> _RECORDS TO USE_
━━━━

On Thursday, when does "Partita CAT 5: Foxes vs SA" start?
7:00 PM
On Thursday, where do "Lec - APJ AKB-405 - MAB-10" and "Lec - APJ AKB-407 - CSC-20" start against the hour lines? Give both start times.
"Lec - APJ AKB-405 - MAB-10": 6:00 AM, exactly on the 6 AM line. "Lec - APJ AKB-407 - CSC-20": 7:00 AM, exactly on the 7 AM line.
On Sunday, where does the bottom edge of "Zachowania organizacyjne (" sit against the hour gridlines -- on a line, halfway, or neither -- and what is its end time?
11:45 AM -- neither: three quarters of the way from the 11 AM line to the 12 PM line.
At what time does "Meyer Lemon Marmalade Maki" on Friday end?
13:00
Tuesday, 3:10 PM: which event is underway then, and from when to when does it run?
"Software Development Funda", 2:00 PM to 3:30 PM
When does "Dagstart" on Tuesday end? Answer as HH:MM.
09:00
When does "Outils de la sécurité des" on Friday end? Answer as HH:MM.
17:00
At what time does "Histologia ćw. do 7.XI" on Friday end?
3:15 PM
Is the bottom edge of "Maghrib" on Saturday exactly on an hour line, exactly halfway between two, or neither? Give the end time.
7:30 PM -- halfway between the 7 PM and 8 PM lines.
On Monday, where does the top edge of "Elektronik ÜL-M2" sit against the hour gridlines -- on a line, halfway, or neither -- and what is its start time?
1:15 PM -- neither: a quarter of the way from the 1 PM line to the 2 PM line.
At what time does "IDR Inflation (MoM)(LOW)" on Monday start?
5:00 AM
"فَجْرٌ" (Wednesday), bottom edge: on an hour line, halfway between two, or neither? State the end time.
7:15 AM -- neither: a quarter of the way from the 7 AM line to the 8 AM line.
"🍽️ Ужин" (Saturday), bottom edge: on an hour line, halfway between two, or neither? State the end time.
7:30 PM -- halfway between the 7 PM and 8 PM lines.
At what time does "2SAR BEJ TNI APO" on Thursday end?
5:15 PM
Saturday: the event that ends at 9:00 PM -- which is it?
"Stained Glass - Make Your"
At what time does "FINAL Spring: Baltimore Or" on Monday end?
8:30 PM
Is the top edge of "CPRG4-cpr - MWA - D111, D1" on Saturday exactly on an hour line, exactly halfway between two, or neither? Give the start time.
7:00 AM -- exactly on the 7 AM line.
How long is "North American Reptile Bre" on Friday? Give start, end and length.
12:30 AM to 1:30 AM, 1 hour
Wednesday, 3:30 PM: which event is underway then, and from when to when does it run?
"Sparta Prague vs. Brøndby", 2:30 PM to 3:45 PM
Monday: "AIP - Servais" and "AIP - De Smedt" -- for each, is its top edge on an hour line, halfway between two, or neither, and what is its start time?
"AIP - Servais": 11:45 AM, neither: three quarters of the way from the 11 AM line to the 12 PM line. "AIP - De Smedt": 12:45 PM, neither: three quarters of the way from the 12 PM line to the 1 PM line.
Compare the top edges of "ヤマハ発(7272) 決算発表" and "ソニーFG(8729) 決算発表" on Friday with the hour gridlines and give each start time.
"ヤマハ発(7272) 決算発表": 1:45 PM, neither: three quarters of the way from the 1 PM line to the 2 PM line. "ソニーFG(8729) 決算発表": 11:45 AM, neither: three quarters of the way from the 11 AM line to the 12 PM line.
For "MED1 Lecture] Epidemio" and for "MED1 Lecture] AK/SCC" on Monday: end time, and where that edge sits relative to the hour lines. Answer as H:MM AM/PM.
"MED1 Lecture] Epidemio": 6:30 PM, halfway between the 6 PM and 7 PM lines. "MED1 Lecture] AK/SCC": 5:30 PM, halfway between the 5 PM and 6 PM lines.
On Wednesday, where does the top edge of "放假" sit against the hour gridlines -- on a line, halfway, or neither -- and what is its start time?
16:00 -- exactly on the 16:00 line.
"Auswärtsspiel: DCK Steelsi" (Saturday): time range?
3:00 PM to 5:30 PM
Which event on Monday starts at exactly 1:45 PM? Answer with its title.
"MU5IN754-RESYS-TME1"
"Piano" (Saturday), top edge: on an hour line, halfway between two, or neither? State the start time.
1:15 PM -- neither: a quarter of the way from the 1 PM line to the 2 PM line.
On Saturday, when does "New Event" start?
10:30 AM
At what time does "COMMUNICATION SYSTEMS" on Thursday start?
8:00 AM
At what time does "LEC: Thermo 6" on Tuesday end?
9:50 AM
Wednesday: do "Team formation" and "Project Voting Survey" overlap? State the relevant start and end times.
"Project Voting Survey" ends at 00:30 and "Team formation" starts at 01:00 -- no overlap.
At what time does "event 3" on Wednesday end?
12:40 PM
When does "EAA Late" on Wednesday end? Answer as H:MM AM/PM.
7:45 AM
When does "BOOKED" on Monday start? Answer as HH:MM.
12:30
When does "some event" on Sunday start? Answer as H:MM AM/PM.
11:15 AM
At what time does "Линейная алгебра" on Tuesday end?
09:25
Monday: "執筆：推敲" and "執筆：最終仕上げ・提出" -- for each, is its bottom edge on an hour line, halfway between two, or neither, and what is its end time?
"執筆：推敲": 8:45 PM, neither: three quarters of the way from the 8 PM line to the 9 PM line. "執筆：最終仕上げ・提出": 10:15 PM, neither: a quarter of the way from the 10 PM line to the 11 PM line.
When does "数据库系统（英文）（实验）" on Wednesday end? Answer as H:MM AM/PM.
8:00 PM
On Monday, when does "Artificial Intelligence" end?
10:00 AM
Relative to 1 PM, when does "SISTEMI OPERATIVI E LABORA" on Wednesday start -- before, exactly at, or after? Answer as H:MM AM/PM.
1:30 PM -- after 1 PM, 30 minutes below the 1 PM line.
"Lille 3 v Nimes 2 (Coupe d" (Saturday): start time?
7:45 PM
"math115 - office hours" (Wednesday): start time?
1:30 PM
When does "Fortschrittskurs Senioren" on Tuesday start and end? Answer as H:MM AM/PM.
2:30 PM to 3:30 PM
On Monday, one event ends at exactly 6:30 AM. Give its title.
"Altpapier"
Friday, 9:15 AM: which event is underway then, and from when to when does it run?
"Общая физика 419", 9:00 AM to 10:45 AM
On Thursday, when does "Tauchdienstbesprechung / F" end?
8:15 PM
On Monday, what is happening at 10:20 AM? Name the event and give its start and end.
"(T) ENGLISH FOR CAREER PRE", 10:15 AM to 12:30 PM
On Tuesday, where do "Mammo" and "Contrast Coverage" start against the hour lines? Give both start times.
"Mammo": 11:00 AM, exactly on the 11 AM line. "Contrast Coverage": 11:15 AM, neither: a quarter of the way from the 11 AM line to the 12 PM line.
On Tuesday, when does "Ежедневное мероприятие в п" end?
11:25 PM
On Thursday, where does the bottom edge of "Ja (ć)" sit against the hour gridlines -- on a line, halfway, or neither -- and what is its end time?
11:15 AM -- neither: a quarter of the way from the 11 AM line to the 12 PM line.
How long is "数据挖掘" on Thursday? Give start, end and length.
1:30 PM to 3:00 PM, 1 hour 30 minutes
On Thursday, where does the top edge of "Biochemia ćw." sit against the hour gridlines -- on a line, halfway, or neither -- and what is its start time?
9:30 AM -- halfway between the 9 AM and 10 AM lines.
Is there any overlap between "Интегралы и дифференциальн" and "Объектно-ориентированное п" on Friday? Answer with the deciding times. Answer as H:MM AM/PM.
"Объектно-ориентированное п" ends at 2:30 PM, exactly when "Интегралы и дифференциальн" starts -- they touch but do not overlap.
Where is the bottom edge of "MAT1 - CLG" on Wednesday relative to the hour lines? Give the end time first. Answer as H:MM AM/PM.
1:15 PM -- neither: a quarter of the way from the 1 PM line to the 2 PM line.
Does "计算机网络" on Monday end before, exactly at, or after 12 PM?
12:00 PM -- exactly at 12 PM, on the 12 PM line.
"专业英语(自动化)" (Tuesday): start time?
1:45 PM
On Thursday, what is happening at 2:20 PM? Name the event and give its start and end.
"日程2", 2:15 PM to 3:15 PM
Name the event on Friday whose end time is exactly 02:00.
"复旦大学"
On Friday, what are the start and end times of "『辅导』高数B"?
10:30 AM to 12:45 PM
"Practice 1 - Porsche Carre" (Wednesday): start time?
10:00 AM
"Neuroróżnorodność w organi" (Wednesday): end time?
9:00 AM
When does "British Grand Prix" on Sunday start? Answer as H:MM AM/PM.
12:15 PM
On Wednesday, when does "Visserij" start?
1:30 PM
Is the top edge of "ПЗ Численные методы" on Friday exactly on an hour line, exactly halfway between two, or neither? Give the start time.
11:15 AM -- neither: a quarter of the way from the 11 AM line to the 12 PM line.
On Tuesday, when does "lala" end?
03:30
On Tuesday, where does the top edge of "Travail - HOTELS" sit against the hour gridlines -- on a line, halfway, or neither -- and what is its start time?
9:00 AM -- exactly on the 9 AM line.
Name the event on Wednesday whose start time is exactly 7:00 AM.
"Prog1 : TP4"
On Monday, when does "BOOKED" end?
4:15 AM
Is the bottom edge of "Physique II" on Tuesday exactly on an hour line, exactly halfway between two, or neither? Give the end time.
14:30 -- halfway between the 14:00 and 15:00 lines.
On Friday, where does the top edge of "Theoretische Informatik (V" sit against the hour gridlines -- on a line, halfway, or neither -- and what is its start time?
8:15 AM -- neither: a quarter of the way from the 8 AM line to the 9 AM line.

━━━━

> _THE EXERCISE_
Render as a numbered list the entries from the line containing "Name the event on Wednesday" through the line containing "14:30 -- halfway", both included, leaving out blank lines.

> _WRITTEN SOLUTION_
1. Name the event on Wednesday whose start time is exactly 7:00 AM.
2. "Prog1 : TP4"
3. On Monday, when does "BOOKED" end?
4. 4:15 AM
5. Is the bottom edge of "Physique II" on Tuesday exactly on an hour line, exactly halfway between two, or neither? Give the end time.
6. 14:30 -- halfway between the 14:00 and 15:00 lines.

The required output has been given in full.